_DOCUMENT EXTRACT_:

Commission/Salary/Salary +

Outside sales usually lends itself to a Commission or Salary + pay plan. Salaries are usually more fitting to an inside sales position. But, if I find any type of salesperson who has any fear of selling on a performance-based compensation plan I will most likely avoid them.

What are some of the things that salespeople have to do in order to be successful that might not be spelled out in their job descriptions?

I am huge believer in any person who asks a lot of questions. Information gathering is such a strong component of any successful sale. This is rarely viewed as a skill but may be the most important trait I seek.

Organization and record keeping can also keep a salesperson out of a lot of trouble. You need to know when you're supposed to follow up and should be able to put your hand on a phone number in 10 seconds flat. Many sales people are messy, and while they may close a lot of business, they're also the ones who lose paperwork or spend a lot of time solving problems because of a detail they missed or forgot about.

What do you wish you had known when you first started working in sales that wasn't spelled out in your job description?

I wish I hadn't been taught that the client was the enemy. Many companies establish a company vs. client mentality -- "It can't be good for everybody, so get the most you can out of them. Don't leave money on the table." It took a few years of selling to realize that I could deliver a product at a fair price for both the company and the customer and relationships would carry.

_DATASET RECORDS_:
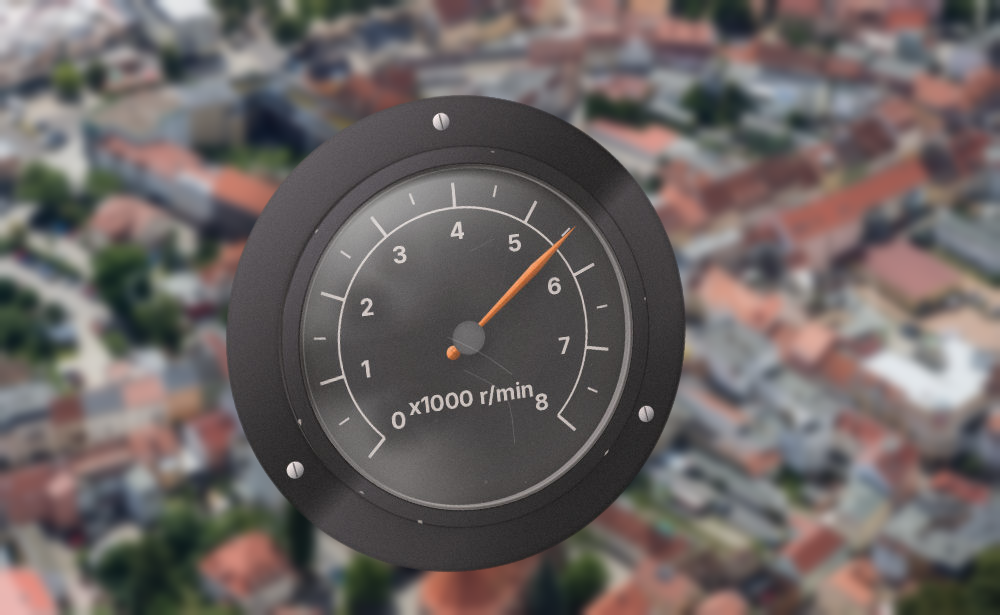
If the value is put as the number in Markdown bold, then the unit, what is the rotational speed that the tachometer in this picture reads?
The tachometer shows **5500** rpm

==

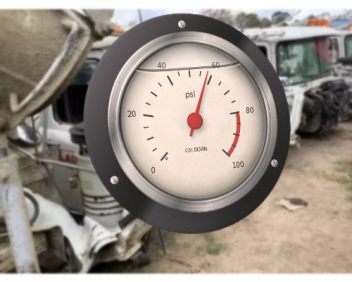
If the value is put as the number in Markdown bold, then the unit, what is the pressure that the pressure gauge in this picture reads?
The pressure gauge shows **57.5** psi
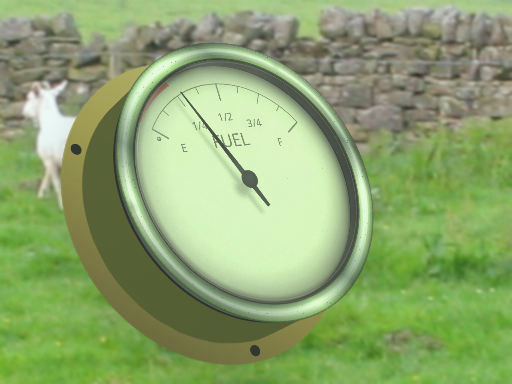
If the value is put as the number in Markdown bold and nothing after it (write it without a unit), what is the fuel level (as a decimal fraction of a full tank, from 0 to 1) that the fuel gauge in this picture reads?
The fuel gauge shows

_WORK ORDER 1_:
Decide whether each statement below agrees with the sales interview excerpt. Answer yes or no for (a), (b), and (c), and quote the words of the excerpt that settle each one: (a) Salaries are usually more fitting to an outside sales position. (b) Information gathering is rarely viewed as a skill. (c) A salesperson should be able to find a phone number in 10 seconds flat.
_WORK ORDER 2_:
Transcribe a passage of the sales interview excerpt. Begin at the words "Commission/Salary/Salary +" and stop after the words "trait I seek.".
_WORK ORDER 3_:
Go on with the sales interview excerpt, picking up after its final sentence.

_WRITTEN RESPONSE 1_:
(a) No: "Salaries are usually more fitting to an inside sales position."
(b) Yes: "This is rarely viewed as a skill but may be the most important trait I seek."
(c) Yes: "should be able to put your hand on a phone number in 10 seconds flat."

_WRITTEN RESPONSE 2_:
Commission/Salary/Salary +

Outside sales usually lends itself to a Commission or Salary + pay plan. Salaries are usually more fitting to an inside sales position. But, if I find any type of salesperson who has any fear of selling on a performance-based compensation plan I will most likely avoid them.

What are some of the things that salespeople have to do in order to be successful that might not be spelled out in their job descriptions?

I am huge believer in any person who asks a lot of questions. Information gathering is such a strong component of any successful sale. This is rarely viewed as a skill but may be the most important trait I seek.

_WRITTEN RESPONSE 3_:
When hiring salespeople, what traits do sales managers tend to look for? A lot of organizations are hiring using personality profiles now. Strong personalities seem to win out. Those who are assertive but not aggressive and who are also structured but flexible seem to be in high demand. I also see a trend in companies hiring sales experience outside of their industry. They want to teach them their product without having to "un-teach" bad habits acquired elsewhere.

What advice/suggestions do you have for people who are thinking about pursuing a career in sales? Set yourself apart. Make them remember you. You're competing for this position. Sell them on you the same way you would sell their product to a client. Research the company before the first interview. Ask questions about their policies, processes and culture. Make sure this is a company you want to represent.

It's also a good idea to educate yourself about what it's like to work in sales. Read a book or take a class - there are a lot of training opportunities out there in relationship selling - which is extremely important in any sales environment.

With all your new skills and knowledge and your ability to extract information pertinent to selling them - they will start trying to sell you on joining their team. Then, you're ready to ask for the money.

LoveToKnow would like to thank Michelle Crowe Ritter for sharing her expertise about salesperson job descriptions and wishes her continued success in her career.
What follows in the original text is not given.